I have the rest. Are the batteirs still working?  They made it hell to replace a battery in a super nes...For my Zelda A Lin To the pastm I ended up sawing it in half, soldering about 8 times, making a actully new hole in the cartidige inside. 

I couldn;t belive i finally did it at the end.


----------



## patrickv (Jul 30, 2006)

sorry but we have emulators instead.


----------



## burnitdown (Jul 30, 2006)

^^^ Thanks for bringing up a completely dead post, while also talking about something against the rules. And still doesnt help the first poster.


----------



## jp198780 (Jul 30, 2006)

yeah really, well this thread will be close soon anyway.


----------



## Arm_Pit (Jul 30, 2006)

patrickv said:
			
		

> sorry but we have emulators instead.


you bring up a old thread, talk about emulators, and msot importantly trick me becuase I thought someone had some super nitnedo games i could buy haha, porbally does't have them anymore.


----------



## Clutch (Jul 31, 2006)

Since when are emulators illegal?

Saying emulators are illegal is like saying that zig-zags are illegal because you can potentially use them for an illegal substance, which is not always the case.

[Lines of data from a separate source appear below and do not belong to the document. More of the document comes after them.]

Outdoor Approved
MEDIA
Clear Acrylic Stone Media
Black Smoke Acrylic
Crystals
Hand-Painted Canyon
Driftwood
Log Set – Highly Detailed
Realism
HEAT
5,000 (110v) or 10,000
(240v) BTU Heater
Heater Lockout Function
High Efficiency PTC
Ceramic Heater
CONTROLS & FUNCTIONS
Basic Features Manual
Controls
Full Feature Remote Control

Emulators are perfectly legal, it's just the copyrighted ROMS that are illegal to use.


----------



## Arm_Pit (Jul 31, 2006)

Clutch said:
			
		

> Since when are emulators illegal?
> 
> Saying emulators are illegal is like saying that zig-zags are illegal because you can potentially use them for an illegal substance, which is not always the case.
> 
> Emulators are perfectly legal, it's just the copyrighted ROMS that are illegal to use.


The way he was talking about it would have been omplyed it was going to be used for illegal purposes. If you don't need to buy supernintendo GAMES, *because* we have "emulators" then you would be using roms.

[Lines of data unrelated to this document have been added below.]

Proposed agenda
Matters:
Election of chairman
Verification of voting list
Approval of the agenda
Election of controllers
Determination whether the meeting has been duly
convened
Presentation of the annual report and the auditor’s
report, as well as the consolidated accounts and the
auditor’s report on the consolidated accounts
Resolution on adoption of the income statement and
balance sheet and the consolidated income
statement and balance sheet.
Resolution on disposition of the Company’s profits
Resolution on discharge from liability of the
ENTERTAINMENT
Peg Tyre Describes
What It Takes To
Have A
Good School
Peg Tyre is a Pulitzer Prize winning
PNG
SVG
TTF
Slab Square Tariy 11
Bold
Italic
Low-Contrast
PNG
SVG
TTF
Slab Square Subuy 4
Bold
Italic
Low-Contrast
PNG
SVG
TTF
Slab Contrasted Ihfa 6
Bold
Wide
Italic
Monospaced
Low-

Also, who said they were illegal?


----------



## dark_legacy2006 (Jul 31, 2006)

wow we got theose exact games kof but we also got ff2 and brainlord and some other not so important games oh and yoshi


----------



## dark_legacy2006 (Jul 31, 2006)

although i have em id like a few more doubles for my bro on chrsitmas
how much for FIII, chrono trigger. secret of mana, Secret of evermore, super mario and the donkeys
those are his fav games and im not ready to part with mine


----------



## Arm_Pit (Jul 31, 2006)

This thread was made over a year ago...


----------



## jp198780 (Jul 31, 2006)

lol, holy shit, i didnt even notice that.


----------